The bonds between therapists and patients are so important. My relative sees her rehab therapists three times a week, so they know her much better than her neurologist, or cardiologist, or even physiatrist (a physician specializing in rehabilitation), does.

But perhaps the most serious challenge for Filipino physical and occupational therapists is to change hearts and minds, in the way we look at the disabled, the elderly, the special children. There is still so much discrimination against people who are “different,” and the care we give for our own elderly, the disabled and the special children tends toward being patronizing or condescending. We keep them locked up at home, immobilized, sequestered, with little mental stimulation. I’ve actually heard people opposing rehab and doubting its effects: “Kawawa naman, ang tanda-tanda na ipapa-exercise mo pa” or “Bakit, babalik ba ang kaniyang memory?”

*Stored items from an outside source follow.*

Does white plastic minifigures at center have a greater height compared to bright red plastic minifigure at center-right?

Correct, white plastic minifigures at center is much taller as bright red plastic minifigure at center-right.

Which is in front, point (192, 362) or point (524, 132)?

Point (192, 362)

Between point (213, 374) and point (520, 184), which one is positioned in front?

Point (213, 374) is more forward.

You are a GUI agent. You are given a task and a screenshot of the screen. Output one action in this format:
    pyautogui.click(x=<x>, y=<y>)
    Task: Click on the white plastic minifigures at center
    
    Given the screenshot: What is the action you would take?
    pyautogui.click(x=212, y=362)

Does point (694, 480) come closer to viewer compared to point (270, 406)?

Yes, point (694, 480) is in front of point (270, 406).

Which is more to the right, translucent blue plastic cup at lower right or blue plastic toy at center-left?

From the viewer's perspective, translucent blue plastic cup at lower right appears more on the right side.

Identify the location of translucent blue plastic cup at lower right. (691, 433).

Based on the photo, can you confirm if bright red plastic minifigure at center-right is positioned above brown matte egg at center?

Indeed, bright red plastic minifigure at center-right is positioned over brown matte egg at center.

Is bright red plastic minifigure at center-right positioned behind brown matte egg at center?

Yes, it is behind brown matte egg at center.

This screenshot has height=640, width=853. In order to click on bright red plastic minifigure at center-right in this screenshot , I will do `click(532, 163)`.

I explain that occupational and physical therapists, by bringing about almost miraculous changes in patients, do translate into wellness and healing. I know that in my relative with Alzheimer’s, the work is just slowing down the worsening and that she will never go back to being “normal.” Still I look at the impact of occupational and physical therapy as nothing short of a miracle. There was the time when, in the rehab section, she called out to another elderly patient, “Hilda, Hilda!” Indeed, she had recognized one of her best friends, who she hadn’t seen in months.

Even in her most “fogged moments” where my relative does not recognize anyone, I find consolation and strength in the way she can hold my hand, tightly, or in how her eyes light up when she hears her grandchildren.

The undersupply of therapists in the Philippines is acute, and even as the need for their services will increase, we just are not getting enough therapists, mainly because the professions are not too glamorous, and are not known too well.

And so I write today’s column, hoping people will better appreciate these professions, and to say thank you to CAMP and other schools of “allied” medical professions for keeping up the training. I thank, too, the therapists who choose to stay and work in the Philippines, working hard each day to achieve little gains that bring such great joy to patients, friends and families.